I created disapproving aunts. Cousins who would shun them. Siblings who would lecture them about the misery they had caused dear old mom. A father whose stern gaze suffocated them and made them want to flee. A brother-in-law who would order them to leave. I described how they would drink too much, yell, fight, swear, call people names, threaten people, make women cry, and break things. I created and described one disaster after another that would make this Christmas memorable for all the wrong reasons. The scenes I described were believable, humorous, and genuinely awful, and I only paused my descriptions when I could see that my audience was laughing and ruefully nodding their heads in quiet recognition. They recognized these scenes. They’ve been there and done that, and they had to agree that I did have a point.

“Now, on the contrary,” I would begin after a dramatic pause to focus attention. “Since you’re not there, everyone is missing you, and they're remembering all your fine qualities, and they’re looking forward to your eventual release. Instead of a miserable, disappointing Christmas that’s all your fault, you can relax here and write or call your people and tell them how much you regret missing the gathering. They’ll regret it, too. They’ll say nice things to you and about you after you’ve hung up, and everyone can carry on and enjoy the day. It will have been a good Christmas for them and a good Christmas for you, too, because you weren't there.”

Typically, inmates were amused by my Christmas sermon, and they didn’t disagree with it. One thing for sure, it helped them keep their spirits up through another dreadful Christmas Day. How many more Christmases would they have to spend locked up? Well, at least it was one less now, and I was able to help them get through it.

There’s a fourth holiday recognized in Nebraska, one that came as a surprise to me: John Howard Day. When John Howard Day first appeared on the schedule in the fall of my first year of employment, I’d never heard of it, and I asked staff and inmates to explain it to me. Here’s what I learned.

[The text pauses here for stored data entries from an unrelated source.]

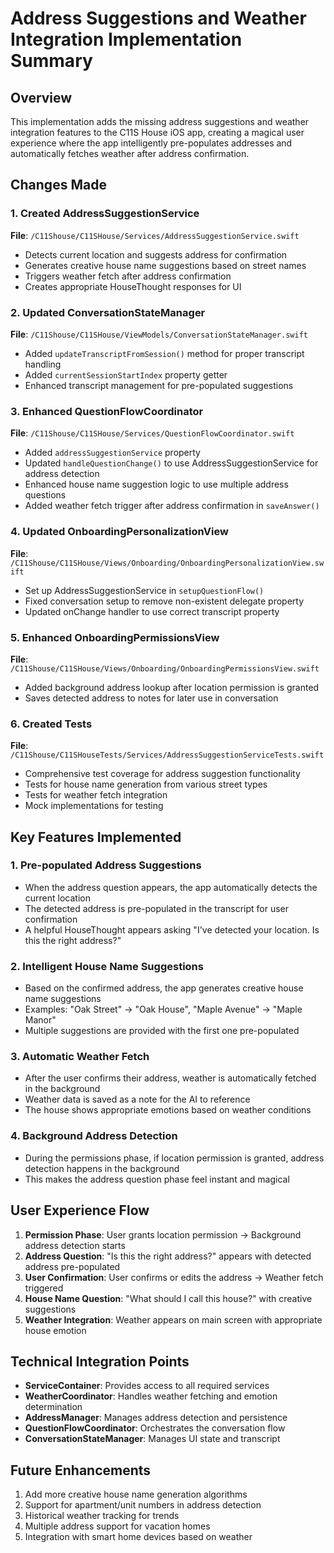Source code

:# Address Suggestions and Weather Integration Implementation Summary

## Overview
This implementation adds the missing address suggestions and weather integration features to the C11S House iOS app, creating a magical user experience where the app intelligently pre-populates addresses and automatically fetches weather after address confirmation.

## Changes Made

### 1. Created AddressSuggestionService
**File**: `/C11Shouse/C11SHouse/Services/AddressSuggestionService.swift`
- Detects current location and suggests address for confirmation
- Generates creative house name suggestions based on street names
- Triggers weather fetch after address confirmation
- Creates appropriate HouseThought responses for UI

### 2. Updated ConversationStateManager
**File**: `/C11Shouse/C11SHouse/ViewModels/ConversationStateManager.swift`
- Added `updateTranscriptFromSession()` method for proper transcript handling
- Added `currentSessionStartIndex` property getter
- Enhanced transcript management for pre-populated suggestions

### 3. Enhanced QuestionFlowCoordinator
**File**: `/C11Shouse/C11SHouse/Services/QuestionFlowCoordinator.swift`
- Added `addressSuggestionService` property
- Updated `handleQuestionChange()` to use AddressSuggestionService for address detection
- Enhanced house name suggestion logic to use multiple address questions
- Added weather fetch trigger after address confirmation in `saveAnswer()`

### 4. Updated OnboardingPersonalizationView
**File**: `/C11Shouse/C11SHouse/Views/Onboarding/OnboardingPersonalizationView.swift`
- Set up AddressSuggestionService in `setupQuestionFlow()`
- Fixed conversation setup to remove non-existent delegate property
- Updated onChange handler to use correct transcript property

### 5. Enhanced OnboardingPermissionsView
**File**: `/C11Shouse/C11SHouse/Views/Onboarding/OnboardingPermissionsView.swift`
- Added background address lookup after location permission is granted
- Saves detected address to notes for later use in conversation

### 6. Created Tests
**File**: `/C11Shouse/C11SHouseTests/Services/AddressSuggestionServiceTests.swift`
- Comprehensive test coverage for address suggestion functionality
- Tests for house name generation from various street types
- Tests for weather fetch integration
- Mock implementations for testing

## Key Features Implemented

### 1. Pre-populated Address Suggestions
- When the address question appears, the app automatically detects the current location
- The detected address is pre-populated in the transcript for user confirmation
- A helpful HouseThought appears asking "I've detected your location. Is this the right address?"

### 2. Intelligent House Name Suggestions
- Based on the confirmed address, the app generates creative house name suggestions
- Examples: "Oak Street" → "Oak House", "Maple Avenue" → "Maple Manor"
- Multiple suggestions are provided with the first one pre-populated

### 3. Automatic Weather Fetch
- After the user confirms their address, weather is automatically fetched in the background
- Weather data is saved as a note for the AI to reference
- The house shows appropriate emotions based on weather conditions

### 4. Background Address Detection
- During the permissions phase, if location permission is granted, address detection happens in the background
- This makes the address question phase feel instant and magical

## User Experience Flow

1. **Permission Phase**: User grants location permission → Background address detection starts
2. **Address Question**: "Is this the right address?" appears with detected address pre-populated
3. **User Confirmation**: User confirms or edits the address → Weather fetch triggered
4. **House Name Question**: "What should I call this house?" with creative suggestions
5. **Weather Integration**: Weather appears on main screen with appropriate house emotion

## Technical Integration Points

- **ServiceContainer**: Provides access to all required services
- **WeatherCoordinator**: Handles weather fetching and emotion determination
- **AddressManager**: Manages address detection and persistence
- **QuestionFlowCoordinator**: Orchestrates the conversation flow
- **ConversationStateManager**: Manages UI state and transcript

## Future Enhancements

1. Add more creative house name generation algorithms
2. Support for apartment/unit numbers in address detection
3. Historical weather tracking for trends
4. Multiple address support for vacation homes
5. Integration with smart home devices based on weather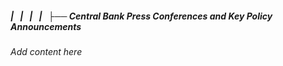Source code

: ##### |   |   |   |   ├── Central Bank Press Conferences and Key Policy Announcements

*Add content here*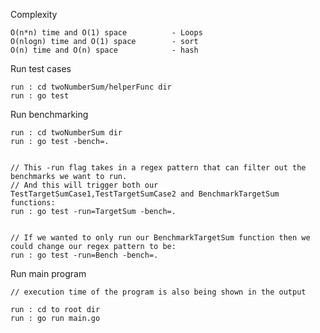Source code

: Complexity

    O(n*n) time and O(1) space          - Loops
    O(nlogn) time and O(1) space        - sort
    O(n) time and O(n) space            - hash


Run test cases

    run : cd twoNumberSum/helperFunc dir
    run : go test


Run benchmarking

    run : cd twoNumberSum dir
    run : go test -bench=.
    
    
    // This -run flag takes in a regex pattern that can filter out the benchmarks we want to run.
    // And this will trigger both our TestTargetSumCase1,TestTargetSumCase2 and BenchmarkTargetSum functions:
    run : go test -run=TargetSum -bench=.
    
    
    // If we wanted to only run our BenchmarkTargetSum function then we could change our regex pattern to be:
    run : go test -run=Bench -bench=.


Run main program

    // execution time of the program is also being shown in the output
    
    run : cd to root dir
    run : go run main.go

    
    
    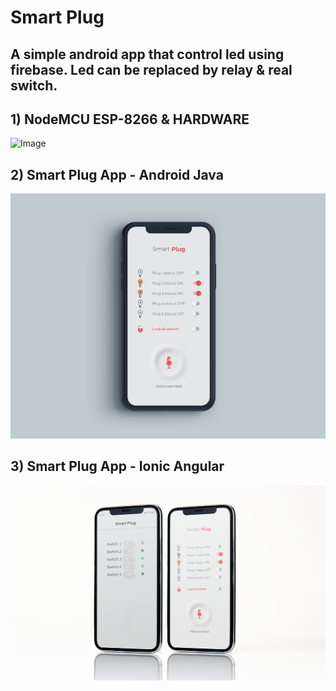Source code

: # Smart Plug

## A simple android app that control led using firebase. Led can be replaced by relay & real switch.

## 1) NodeMCU ESP-8266 & HARDWARE 

![Image](https://github.com/zahiruddinzainal/nodemcu-smartplug/blob/main/poc.jpg)

## 2) Smart Plug App - Android Java 

![Image](https://github.com/zahiruddinzainal/nodemcu-smartplug/blob/main/smartplug.PNG)

## 3) Smart Plug App - Ionic Angular 

![Image](https://github.com/zahiruddinzainal/nodemcu-smartplug/blob/main/smartplugapp2.png)



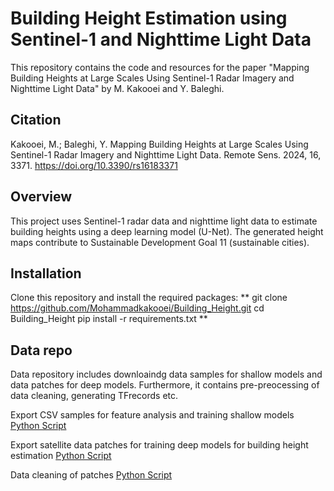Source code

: # Building Height Estimation using Sentinel-1 and Nighttime Light Data

This repository contains the code and resources for the paper "Mapping Building Heights at Large Scales Using Sentinel-1 Radar Imagery and Nighttime Light Data" by M. Kakooei and Y. Baleghi.

## Citation
Kakooei, M.; Baleghi, Y. Mapping Building Heights at Large Scales Using Sentinel-1 Radar Imagery and Nighttime Light Data. Remote Sens. 2024, 16, 3371. https://doi.org/10.3390/rs16183371

## Overview
This project uses Sentinel-1 radar data and nighttime light data to estimate building heights using a deep learning model (U-Net). The generated height maps contribute to Sustainable Development Goal 11 (sustainable cities).

## Installation
Clone this repository and install the required packages:
**
git clone https://github.com/Mohammadkakooei/Building_Height.git
cd Building_Height
pip install -r requirements.txt
**

## Data repo
Data repository includes downloaindg data samples for shallow models and data patches for deep models. Furthermore, it contains pre-preocessing of data cleaning, generating TFrecords etc.

Export CSV samples for feature analysis and training shallow models [Python Script](https://github.com/Mohammadkakooei/Building_Height/blob/6cfdf2a0422e25d413f9bcf5ff560431a0b17140/Data/Export_sample.js)

Export satellite data patches for training deep models for building height estimation [Python Script](https://github.com/Mohammadkakooei/Building_Height/blob/6cfdf2a0422e25d413f9bcf5ff560431a0b17140/Data/Export_patches.js)

Data cleaning of patches [Python Script](https://github.com/Mohammadkakooei/Building_Height/blob/6cfdf2a0422e25d413f9bcf5ff560431a0b17140/Data/Clean_Data_Patches.ipynb)

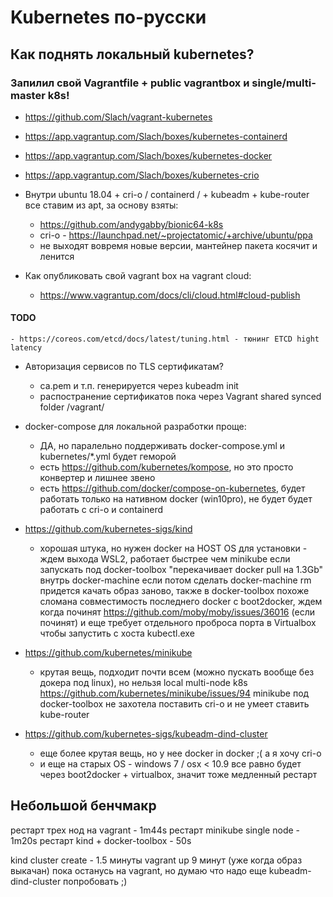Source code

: # Kubernetes по-русски

## Как поднять локальный kubernetes?
### Запилил свой Vagrantfile + public vagrantbox и single/multi-master k8s!
- https://github.com/Slach/vagrant-kubernetes
- https://app.vagrantup.com/Slach/boxes/kubernetes-containerd
- https://app.vagrantup.com/Slach/boxes/kubernetes-docker
- https://app.vagrantup.com/Slach/boxes/kubernetes-crio
- Внутри ubuntu 18.04 + cri-o / containerd / + kubeadm + kube-router все ставим из apt, за основу взяты:
    - https://github.com/andygabby/bionic64-k8s 
    - cri-o - https://launchpad.net/~projectatomic/+archive/ubuntu/ppa 
	- не выходят вовремя новые версии, мантейнер пакета косячит и ленится

- Как опубликовать свой vagrant box на vagrant cloud:
    - https://www.vagrantup.com/docs/cli/cloud.html#cloud-publish

#### TODO
    - https://coreos.com/etcd/docs/latest/tuning.html - тюнинг ETCD hight latency 

- Авторизация сервисов по TLS сертификатам? 
    - ca.pem и т.п. генерируется через kubeadm init
    - распостранение сертификатов пока через Vagrant shared synced folder /vagrant/ 

- docker-compose для локальной разработки проще:
    - ДА, но паралельно поддерживать docker-compose.yml и kubernetes/*.yml будет геморой
    - есть https://github.com/kubernetes/kompose, но это просто конвертер и лишнее звено
    - есть https://github.com/docker/compose-on-kubernetes, будет работать только на нативном docker (win10pro), не будет будет работать с cri-o и containerd


- https://github.com/kubernetes-sigs/kind
  - хорошая штука, но нужен docker на HOST OS для установки - ждем выхода WSL2, работает быстрее чем minikube
    если запускать под docker-toolbox "перекачивает docker pull на 1.3Gb" внутрь docker-machine 
    если потом сделать docker-machine rm придется качать образ заново, 
    также в docker-toolbox похоже сломана совместимость последнего docker с boot2docker, 
    ждем когда починят https://github.com/moby/moby/issues/36016 (если починят)
    и еще требует отдельного проброса порта в Virtualbox чтобы запустить с хоста kubectl.exe


- https://github.com/kubernetes/minikube
  - крутая вещь, подходит почти всем (можно пускать вообще без докера под linux), 
    но нельзя local multi-node k8s https://github.com/kubernetes/minikube/issues/94
    minikube под docker-toolbox не захотела поставить cri-o 
    и не умеет ставить kube-router

- https://github.com/kubernetes-sigs/kubeadm-dind-cluster
  - еще более крутая вещь, но у нее docker in docker ;( а я хочу cri-o
  - и еще на старых OS - windows 7 / osx < 10.9 все равно будет через boot2docker + virtualbox, 
  значит тоже медленный рестарт 

## Небольшой бенчмакр
  рестарт трех нод на vagrant - 1m44s
  рестарт minikube single node - 1m20s
  рестарт kind + docker-toolbox - 50s

  kind cluster create - 1.5 минуты
  vagrant up 9 минут (уже когда образ выкачан)
  пока останусь на vagrant, но думаю что надо еще kubeadm-dind-cluster попробовать ;)

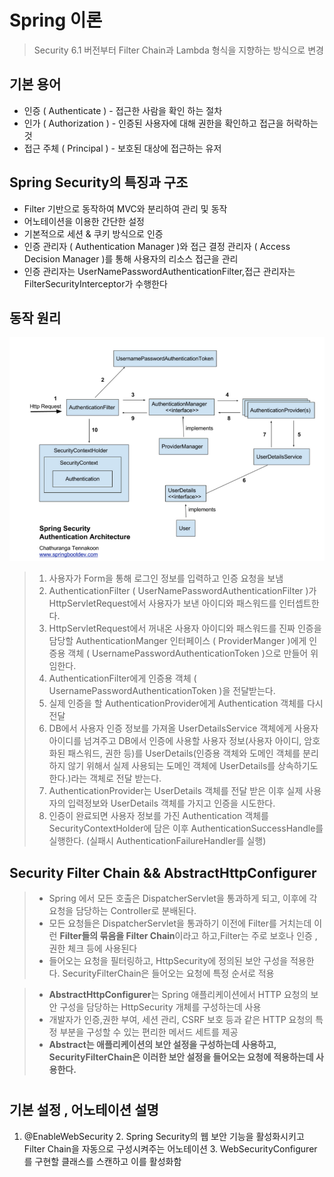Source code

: # Spring 이론
> Security 6.1 버전부터 Filter Chain과 Lambda 형식을 지향하는 방식으로 변경

## 기본 용어
- 인증 ( Authenticate ) - 접근한 사람을 확인 하는 절차
- 인가 ( Authorization ) - 인증된 사용자에 대해 권한을 확인하고 접근을 허락하는 것
- 접근 주체 ( Principal ) - 보호된 대상에 접근하는 유저


## Spring Security의 특징과 구조
- Filter 기반으로 동작하여 MVC와 분리하여 관리 및 동작
- 어노테이션을 이용한 간단한 설정
- 기본적으로 세션 & 쿠키 방식으로 인증
- 인증 관리자 ( Authentication Manager )와 접근 결정 관리자 ( Access Decision Manager )를 통해 사용자의 리소스 접근을 관리
- 인증 관리자는 UserNamePasswordAuthenticationFilter,접근 관리자는 FilterSecurityInterceptor가 수행한다


## 동작 원리
![img.png](img.png)
> 1. 사용자가 Form을 통해 로그인 정보를 입력하고 인증 요청을 보냄
> 2. AuthenticationFilter ( UserNamePasswordAuthenticationFilter )가 HttpServletRequest에서 사용자가 보낸 아이디와 패스워드를 인터셉트한다.
>   1. HttpServletRequest에서 꺼내온 사용자 아이디와 패스워드를 진짜 인증을 담당할 AuthenticationManger 인터페이스 ( ProviderManger )에게 인증용 객체 ( UsernamePasswordAuthenticationToken )으로 만들어 위임한다.
> 3. AuthenticationFilter에게 인증용 객체 ( UsernamePasswordAuthenticationToken )을 전달받는다.
> 4. 실제 인증을 할 AuthenticationProvider에게 Authentication 객체를 다시 전달
> 5. DB에서 사용자 인증 정보를 가져올 UserDetailsService 객체에게 사용자 아이디를 넘겨주고 DB에서 인증에 사용할 사용자 정보(사용자 아이디, 암호화된 패스워드, 권한 등)를 UserDetails(인증용 객체와 도메인 객체를 분리하지 않기 위해서 실제 사용되는 도메인 객체에 UserDetails를 상속하기도 한다.)라는 객체로 전달 받는다.
> 6. AuthenticationProvider는 UserDetails 객체를 전달 받은 이후 실제 사용자의 입력정보와 UserDetails 객체를 가지고 인증을 시도한다.
> 7. 인증이 완료되면 사용자 정보를 가진 Authentication 객체를 SecurityContextHolder에 담은 이후 AuthenticationSuccessHandle를 실행한다. (실패시 AuthenticationFailureHandler를 실행)


## Security Filter Chain  && AbstractHttpConfigurer
> - Spring 에서 모든 호출은 DispatcherServlet을 통과하게 되고, 이후에 각 요청을 담당하는 Controller로 분배된다.
> - 모든 요청들은 DispatcherServlet을 통과하기 이전에 Filter를 거치는데 이런 **Filter들의 묶음을 Filter Chain**이라고 하고,Filter는 주로 보호나 인증 ,권한 체크 등에 사용된다
> - 들어오는 요청을 필터링하고, HttpSecurity에 정의된 보안 구성을 적용한다. SecurityFilterChain은 들어오는 요청에 특정 순서로 적용

> - **AbstractHttpConfigurer**는 Spring 애플리케이션에서 HTTP 요청의 보안 구성을 담당하는 HttpSecurity 개체를 구성하는데 사용
> - 개발자가 인증,권한 부여, 세션 관리, CSRF 보호 등과 같은 HTTP 요청의 특정 부분을 구성할 수 있는 편리한 메서드 세트를 제공
> - **Abstract는 애플리케이션의 보안 설정을 구성하는데 사용하고, SecurityFilterChain은 이러한 보안 설정을 들어오는 요청에 적용하는데 사용한다.**





#
## 기본 설정 , 어노테이션 설명
1. @EnableWebSecurity
   2. Spring Security의 웹 보안 기능을 활성화시키고 Filter Chain을 자동으로 구성시켜주는 어노테이션
   3. WebSecurityConfigurer를 구현할 클래스를 스캔하고 이를 활성화함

John Howard was a prison reformer who was born in England on September 2, 1726. His family was wealthy enough to give John a childhood of privilege and advantage. At the age of twenty-nine, while traveling from England to Portugal, the ship he was on was captured by French privateers, and John was thrown into prison. Eventually, he was exchanged for a French officer being held by the British, and John returned to England. But he returned with a new mission that would consume his energies and his fortune for the rest of his life: prison reform.

He traveled widely and spoke to heads of state throughout the world, and he organized prison reform associations in many countries. His efforts have had a profound effect.

Today, prison reform associations bearing his name exist all over the world. September second, the day of John Howard’s birth, is recognized as a holiday to be celebrated within prisons in the United States and many other countries, too.

For inmates in Nebraska, John Howard Day was their day. No inmate work was done on John Howard Day unless it was absolutely necessary, and that meant that no one would be giving inmates any orders or inspecting their work. It resembled a truce called for one day, where inmates could retire to their own camp, and their peace would not be disturbed by staff making demands of them or criticizing their work.

Discussion

  1. The author felt a responsibility to help the prisoners manage their moods. Do you feel a similar responsibility for the people in your life?
  2. Are you able to tell humorous stories that get other people laughing? Perhaps it is a skill you can develop.